> [ページ抜粋]:
§
相続時に、遺産分割による相続争いを防止したいと考えた際にも相続時精算課税制度が役立ちます。相続争いで特に揉めやすいのが、現金と違って分割が難しい不動産です。相続があると、相続放棄をした人以外の相続人全員で合意する必要があるため、それぞれが希望を言うとまとまらないことが多いです。

しかし、生前贈与で住宅などの不動産を贈与しておけば、亡くなったあとの不動産関連の相続争いや親族間のトラブルを防ぐ効果が期待できます。特に事業用と使用している土地などの資産があり、特定の人に引き継ぐ理由がある場合は、後を引き継ぐことが決まっている家族に遺す方がよいでしょう。

相続人間の関係等も考慮して資産の移転を検討してみてもよいでしょう。ただし、一部の人に贈与をしている場合、相続時に多めに相続することを要望される可能性があります。

他の相続人には資金を多く渡すなどバランスを考えないと親族間の争いになる可能性がありますので注意が必要です。遺言を作成し、相続発生時の分け方も明確にしておけば安心です。
§
> [課題]:
1/ 相続争いの防止についての文章では、不動産が相続争いで特に揉めやすいとされています。その理由を、文章に書かれている根拠に沿って二文で説明してください。
2/ 相続争いの防止についての文章を三文で要約してください。
3/ 相続争いの防止についての文章を、最後の文のあとから書き継いでください。

> [提供資料]:
§
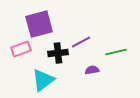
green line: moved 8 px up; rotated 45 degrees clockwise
§
> [課題別の解答]:
1/ 不動産は現金と違って分割が難しいからです。加えて、相続では相続放棄をした人以外の相続人全員が合意する必要があるため、それぞれが希望を言うとまとまらないことが多いからです。

2/ 相続時精算課税制度は、遺産分割による相続争いを防ぐためにも役立ち、特に分割が難しい不動産は揉めやすい財産です。生前贈与で不動産を贈与しておけば、死後の相続争いや親族間のトラブルを防ぐ効果が期待できます。事業用の土地などは後を継ぐ家族に遺す方がよい一方で、一部の人にだけ贈与すると他の相続人とのバランスを考える必要があるため、遺言で分け方を明確にしておくと安心です。

3/
活用方法によってはメリットが大きい

いかがでしたでしょうか?今回は、相続時精算課税制度を利用するにあたり、理解しておきたいメリットについてご紹介しました。うまく活用できれば節税効果が得られるなど、メリットも期待できる生前贈与の方法です。

ただし、ただ単に相続時精算課税制度を利用するだけで節税につながるのではないので注意しましょう。

また、メリットが大きいと思って利用したものの、自分にとってはデメリットが大きく出てしまったケースもあります。特に暦年課税には戻れない点は注意が必要です。国税庁のサイトで、税金の計算方法や特例の要件などは記載されていますが、誤った解釈で手続きを進めると結果的に申告漏れとなり税務調査で指摘される可能性があります。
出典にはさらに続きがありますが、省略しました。